I like living in a synesthetic and creative mix of music, and painting, and writing. Combining mixed media and paint melodies and color metaphors and visual sounds in a silent explosion of color on a multi-dimensional flat canvas satisfies me. With touches of Van Gogh, Matisse, Dufy, Kandinsky, Picasso, Pollock, Lee Krasner, Stuart Davis, Peter Max, Merello, and others, I try to weave together these sensory threads of life into my work.
Living in that place between memory and hope, I continue to explore the desire for meaning we humans experience
Living in that place between memory and hope, I continue to explore the desire for meaning we humans experience—that searching for patterns we can recognize, that comfort zone of the familiar. And yet I find that many of my pieces exist in that world between the recognizable, safe, comfortable — and the illusory, discordant mysteries of structure and form. Some of my works capture the frustrating lack of clarity and meaning we too often witness or experience, but most lean toward the world of comfortable pattern and include the lighthearted whimsy of creation. Sometimes after a long day or week of working on abstract compositions or contemplating the meaning of life, the relativity of perception, the inadequacies of language, and the devaluing of knowledge, I need to paint a flower or a sailboat on the ocean, a happy dog playing a saxophone, a chicken, an abstract world-scape, or go play a round of golf.

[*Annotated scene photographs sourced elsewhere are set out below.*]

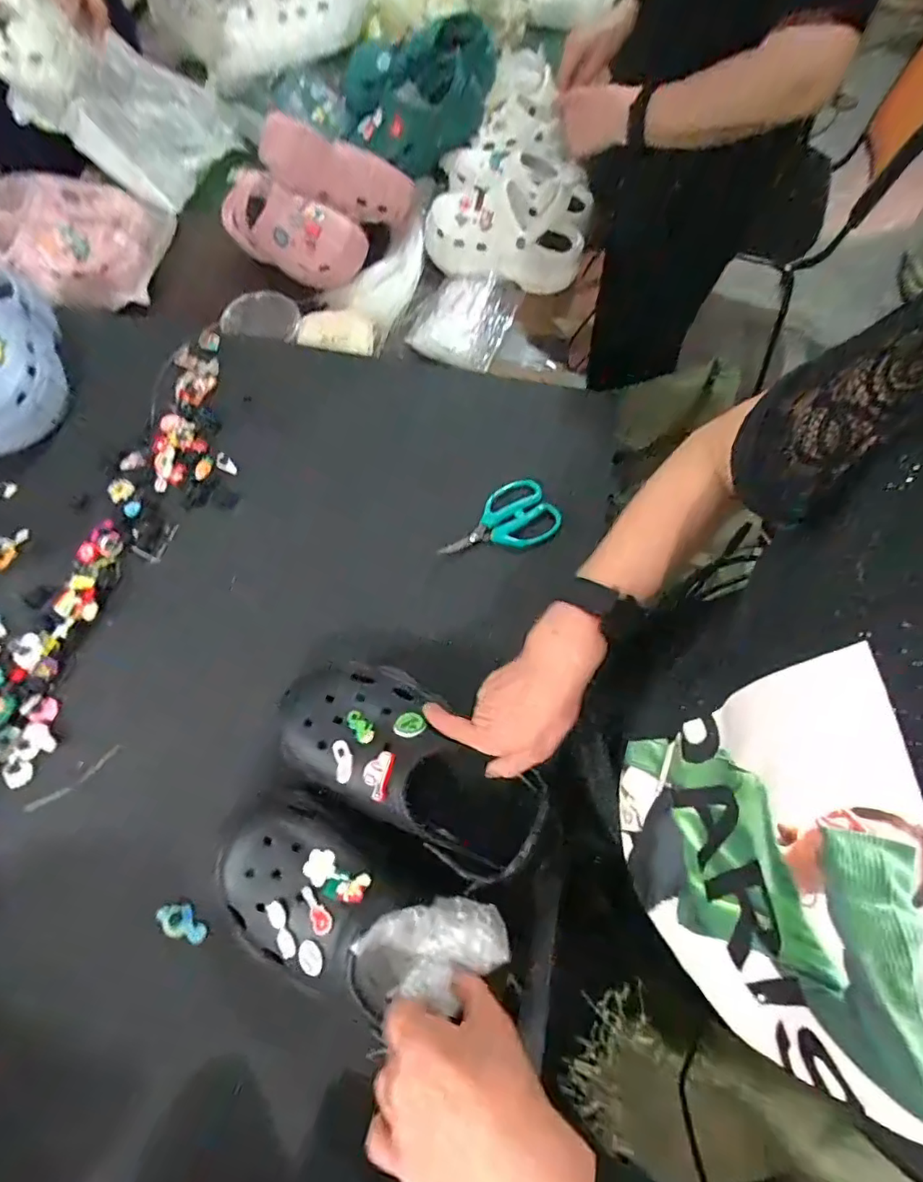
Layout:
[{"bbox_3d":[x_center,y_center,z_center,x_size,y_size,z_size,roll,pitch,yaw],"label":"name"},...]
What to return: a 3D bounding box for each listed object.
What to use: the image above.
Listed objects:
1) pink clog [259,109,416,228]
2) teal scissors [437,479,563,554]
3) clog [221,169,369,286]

I like to say my work has been exhibited at Joslyn Art Museum, and it was, but really it was just a one night only fundraising silent auction dinner in the Atrium! Nevertheless……….
Bud Cassiday graduated with M.A.in English from the University of Nebraska at Omaha in 1976. He has exhibited his work at several fine art galleries in Omaha and Eastern Nebraska. Bud has been a guest artist at The Omaha Community Playhouse Stage Right art auction. The Backwaters Press has featured Bud’s work as the cover illustrations for two of its poetry publications. Bud’s sketch of the Durham Science building at UNO has been featured on the cover of several UNO Algebra textbooks. Bud regularly donates his art for non-profit fund-raising events.
Bud was an honorary judge for the YWCA’s Children’s Art Against Violence contest in 2007 and 2008. Bud’s art was featured in 2012 at the UNO Criss Library H. Don and Connie J. Osborne Family Gallery and in 2013 at the Dr. Joyce Norene Wilson Gallery at Bellevue University. Bud’s work can be seen at UNO’s Criss Library, Midlands Hospital in Papillion, Ne., as well as corporate and non-profit organizations including Zaiss & Co., The Susan Thompson Buffett Foundation office, and The Nonprofit Foundation of the Midlands. Bud’s liturgical art hangs in the sanctuary at First Central Congregational United Church of Christ at 36th and Harney in Omaha. Hundreds of Bud’s paintings are in private collections.